As soon as you reach 180°F, pull the cream from the heat and strain it into the container of a blender, discard the zest (*SEE NOTES). Let the cream rest/cool in the blender for 10 minutes.
Turn the blender to high and, with the machine going, add about 5 pieces of butter at a time. Scrape down the sides of the container as needed while you’re incorporating the butter. Once the butter is in, keep the machine going. Continue to mix the cream for another 3 minutes. If your machine gets a bit too hot, work in 1-minute intervals, giving the machine a little rest between beats.

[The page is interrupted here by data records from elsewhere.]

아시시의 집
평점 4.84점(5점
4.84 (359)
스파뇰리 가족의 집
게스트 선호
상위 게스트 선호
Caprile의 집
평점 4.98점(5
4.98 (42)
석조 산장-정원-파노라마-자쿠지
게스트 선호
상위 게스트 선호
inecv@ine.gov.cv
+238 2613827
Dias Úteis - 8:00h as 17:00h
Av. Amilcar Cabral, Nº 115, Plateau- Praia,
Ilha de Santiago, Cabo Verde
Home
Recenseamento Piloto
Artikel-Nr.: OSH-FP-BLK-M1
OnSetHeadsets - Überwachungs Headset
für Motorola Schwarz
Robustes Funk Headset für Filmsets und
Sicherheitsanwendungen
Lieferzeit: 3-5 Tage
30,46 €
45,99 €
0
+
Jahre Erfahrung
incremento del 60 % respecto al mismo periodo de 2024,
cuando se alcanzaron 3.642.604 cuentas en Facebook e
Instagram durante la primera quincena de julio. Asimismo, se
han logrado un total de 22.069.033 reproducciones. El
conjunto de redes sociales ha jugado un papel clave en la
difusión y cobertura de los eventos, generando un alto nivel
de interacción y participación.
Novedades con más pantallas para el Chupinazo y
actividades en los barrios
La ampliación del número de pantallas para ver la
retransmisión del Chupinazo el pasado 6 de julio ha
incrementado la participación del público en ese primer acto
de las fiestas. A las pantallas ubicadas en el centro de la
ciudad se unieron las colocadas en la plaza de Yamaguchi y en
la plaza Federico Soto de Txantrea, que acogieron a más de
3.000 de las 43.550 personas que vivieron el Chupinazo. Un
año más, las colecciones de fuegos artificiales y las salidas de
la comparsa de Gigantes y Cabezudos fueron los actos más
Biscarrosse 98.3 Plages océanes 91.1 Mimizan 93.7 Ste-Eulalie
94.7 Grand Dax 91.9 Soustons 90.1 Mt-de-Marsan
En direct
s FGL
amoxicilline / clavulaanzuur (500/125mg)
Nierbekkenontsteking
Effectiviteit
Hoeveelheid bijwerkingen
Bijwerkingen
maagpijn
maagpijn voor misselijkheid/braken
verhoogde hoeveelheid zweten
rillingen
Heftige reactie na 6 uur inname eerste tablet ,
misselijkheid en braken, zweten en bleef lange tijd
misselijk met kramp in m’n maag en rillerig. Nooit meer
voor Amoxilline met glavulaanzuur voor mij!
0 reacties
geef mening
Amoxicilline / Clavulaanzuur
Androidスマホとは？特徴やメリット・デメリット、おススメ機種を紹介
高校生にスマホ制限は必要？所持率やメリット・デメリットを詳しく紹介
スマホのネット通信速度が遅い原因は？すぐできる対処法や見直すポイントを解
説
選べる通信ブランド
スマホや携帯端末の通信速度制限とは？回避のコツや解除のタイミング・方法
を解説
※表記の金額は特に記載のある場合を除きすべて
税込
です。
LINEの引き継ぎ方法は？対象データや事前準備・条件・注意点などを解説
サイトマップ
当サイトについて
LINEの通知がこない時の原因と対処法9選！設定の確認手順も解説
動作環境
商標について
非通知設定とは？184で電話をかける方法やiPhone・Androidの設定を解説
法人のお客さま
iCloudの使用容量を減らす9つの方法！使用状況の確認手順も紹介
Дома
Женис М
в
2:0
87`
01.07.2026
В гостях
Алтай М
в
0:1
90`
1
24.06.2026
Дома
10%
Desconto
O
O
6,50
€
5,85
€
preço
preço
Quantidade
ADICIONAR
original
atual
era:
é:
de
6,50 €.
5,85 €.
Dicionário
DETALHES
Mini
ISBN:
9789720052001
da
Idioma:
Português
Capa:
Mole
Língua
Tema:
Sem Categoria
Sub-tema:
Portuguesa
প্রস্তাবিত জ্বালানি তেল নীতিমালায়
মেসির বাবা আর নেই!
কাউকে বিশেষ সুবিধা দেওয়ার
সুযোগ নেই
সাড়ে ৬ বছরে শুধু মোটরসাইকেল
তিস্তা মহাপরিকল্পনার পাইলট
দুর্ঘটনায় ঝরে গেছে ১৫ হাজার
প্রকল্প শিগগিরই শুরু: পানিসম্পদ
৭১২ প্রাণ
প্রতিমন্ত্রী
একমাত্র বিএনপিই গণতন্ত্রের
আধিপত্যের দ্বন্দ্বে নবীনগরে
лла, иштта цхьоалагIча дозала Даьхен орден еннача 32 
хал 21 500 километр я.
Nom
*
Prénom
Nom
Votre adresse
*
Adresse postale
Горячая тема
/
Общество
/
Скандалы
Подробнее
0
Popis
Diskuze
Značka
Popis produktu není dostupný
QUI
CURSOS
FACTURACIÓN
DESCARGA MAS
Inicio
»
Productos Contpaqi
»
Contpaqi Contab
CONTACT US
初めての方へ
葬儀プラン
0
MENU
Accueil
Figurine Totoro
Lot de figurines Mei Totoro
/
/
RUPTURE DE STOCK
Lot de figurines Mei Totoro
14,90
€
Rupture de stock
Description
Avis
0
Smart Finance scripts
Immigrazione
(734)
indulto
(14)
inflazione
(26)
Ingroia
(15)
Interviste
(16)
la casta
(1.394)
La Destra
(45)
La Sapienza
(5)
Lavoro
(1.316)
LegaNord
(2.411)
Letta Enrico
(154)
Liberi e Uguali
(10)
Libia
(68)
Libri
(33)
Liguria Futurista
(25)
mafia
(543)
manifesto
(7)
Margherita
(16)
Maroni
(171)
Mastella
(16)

Pour the cream into a container, press a piece of plastic wrap against the surface to create an airtight seal and chill the cream for at least 4 hours or overnight. When you are ready to assemble the tart, just whisk the cream to loosen it and spoon it into the tart shell.
Sweet Tart Dough:
Put the flour, powdered sugar and salt in a food processor and pulse a couple of times to combine. Scatter the pieces of butter over the dry ingredients and pulse until the butter is coarsely cut in. (You should have some pieces the size of oatmeal flakes and some the size of peas.)
Stir the yolk, just to break it up, and add it a little at a time, pulsing after each addition. Once the entire egg yolk is in, process in several 10-second pulses until the dough clumps together. Turn the dough out onto a clean counter and knead the dough lightly until the dry ingredients are just incorporated.
Butter a fluted tart pan with a removable bottom, either a 9- or 10-inch. Gently press the dough evenly over the bottom and up the sides. Freeze the crust for at least 30 minutes before baking (longer is even better).
Center a rack in the oven and preheat the oven to 375 degrees F.
Butter the shiny side of a piece of aluminum foil and fit the foil, buttered side down, tightly against the crust. (Since you froze the crust, you can bake it without weights.) Put the tart pan on a baking sheet to bake the crust for 25 minutes. Carefully remove the foil. If the crust has puffed, press it down gently with the back of a spoon. Bake for another 8 to 10 minutes or or until it is firm and golden brown. (Keep a close eye on the crust, it can go from golden to way too dark quickly). Transfer the tart pan to a rack and cool the crust to room temperature before filling.
If your lemon zest was very finely grated (I use a Microplane grater/zester), then you don’t need to strain the cream — just quickly scrape the hot cream from the bowl into the blender.
The recipe called for unsalted butter, but I used salted.